Incorporation of standard terms

When seeking to understand the UK's complex legislation governing unfair terms, the need to incorporate standard trading terms and conditions into a contract is often overlooked.  The recent case of C R Smith Glaziers (Dunfermline) Limited v Toolcom Supplies Limited and Fit-Lock Systems Ltd  [2010] CSOH 7 reminds us of the importance of this step in the legal analysis.

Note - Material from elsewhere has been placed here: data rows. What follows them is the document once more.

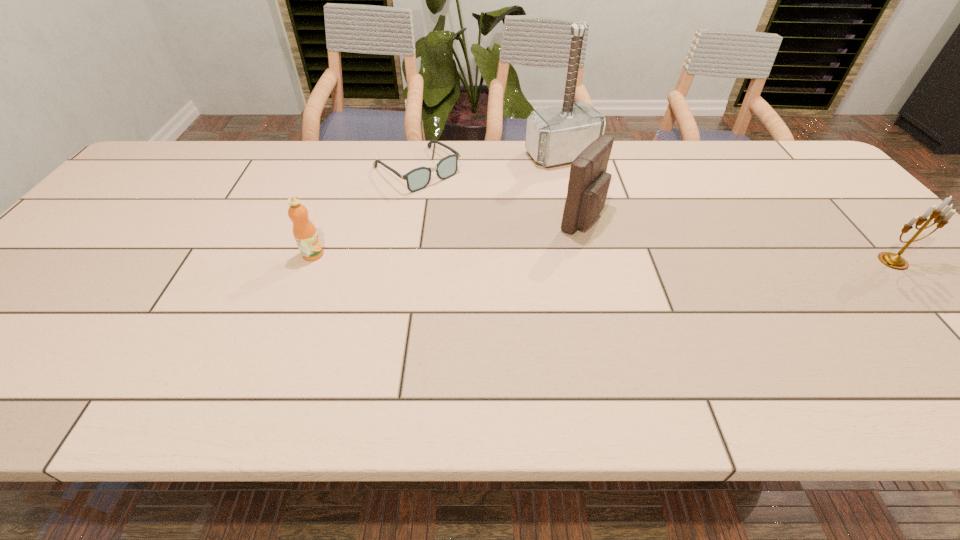
Locate an element on the screen. The width and height of the screenshot is (960, 540). free space that is in between the third nearest object and the shortest object is located at coordinates (499, 193).

I want to click on free space between the tallest object and the leftmost object, so (437, 205).

Locate an element on the screen. Image resolution: width=960 pixels, height=540 pixels. free spot between the hammer and the leftmost object is located at coordinates (437, 205).

Locate an element on the screen. The height and width of the screenshot is (540, 960). unoccupied position between the rightmost object and the tallest object is located at coordinates (727, 208).

Where is `object that is the third closest to the third nearest object`? This screenshot has width=960, height=540. object that is the third closest to the third nearest object is located at coordinates (304, 231).

Locate an element on the screen. object that is the second nearest to the third farthest object is located at coordinates [418, 178].

I want to click on vacant area in the image that satisfies the following two spatial constraints: 1. on the front side of the candelabrum; 2. on the right side of the pouch, so click(592, 261).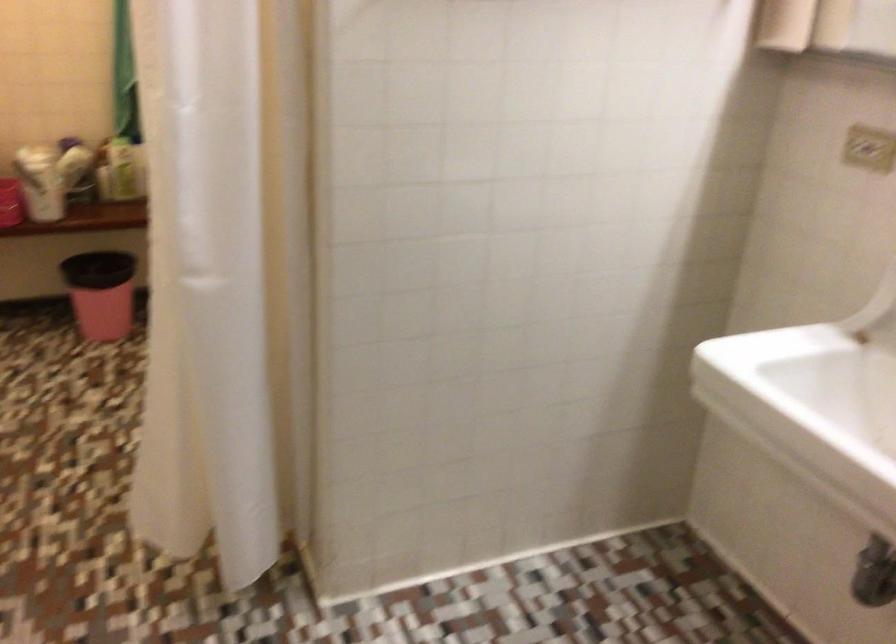
The image size is (896, 644). Identify the location of light switch. (867, 147).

Lady Clark's discussion of this point confirms that, where a party seeks to argue that his standard terms govern the contract, the onus lies on him or her to establish that the terms have been properly incorporated.  In this case, several documents sent by one of the parties to the other referred to the existence of standard terms overleaf.  All such documents were, however, faxed.  No separate copy of the conditions was ever sent to the contractual counterparty.  Noting that cases such as these are often highly fact-sensitive, and difficult to use as precedents, Lady Clark held that the standard terms had not been incorporated.  Simply bringing the existence of standard terms to the attention of one's contractual counterparty does not amount to incorporation.  For the terms to be incorporated, a copy would have to have been provided. 

The case contains discussion of the following passage from the judgment of Mr Justice Coulson in the case of J Murphy & Sons Ltd v Johnston Precast Ltd (2008) EWHC 3024 (TCC) at paragraph 99:

"I acknowledge at once that this means that I am effectively putting to one side the words at the bottom of the Murphy order (paragraphs 62 and 63 above). However, I have concluded that it is appropriate to do so. There are a number of reasons for this. First, there is no evidence that anybody on either side paid any attention to whether or not the terms were actually attached to the order when it was faxed on 21st April. Secondly, of course, no terms were in fact faxed, so the words were meaningless. Thirdly, I do not believe that these words amount to an effective incorporation of the Murphy terms in any event. They merely draw the reader's attention to the conditions; they do not say expressly that those conditions wholesale will be incorporated into any proposed contract. They do not say that the Order is 'subject to' those conditions, or even that the order 'incorporates the conditions overleaf'. Fourthly, I am confirmed that this is the right approach by the decision in Sterling in which a similar (in fact, rather stronger) attempt to incorporate non-existent terms and conditions was rejected by the learned judge".es Turner Southern Ltd [1996] 2 Lloyds Rep. 388

Poseidon Freight Forwarding Co. Ltd. v Davies Turner Southern Ltd [1996] 2 Lloyds Rep. 388 also formed the basis of oral submissions of the parties.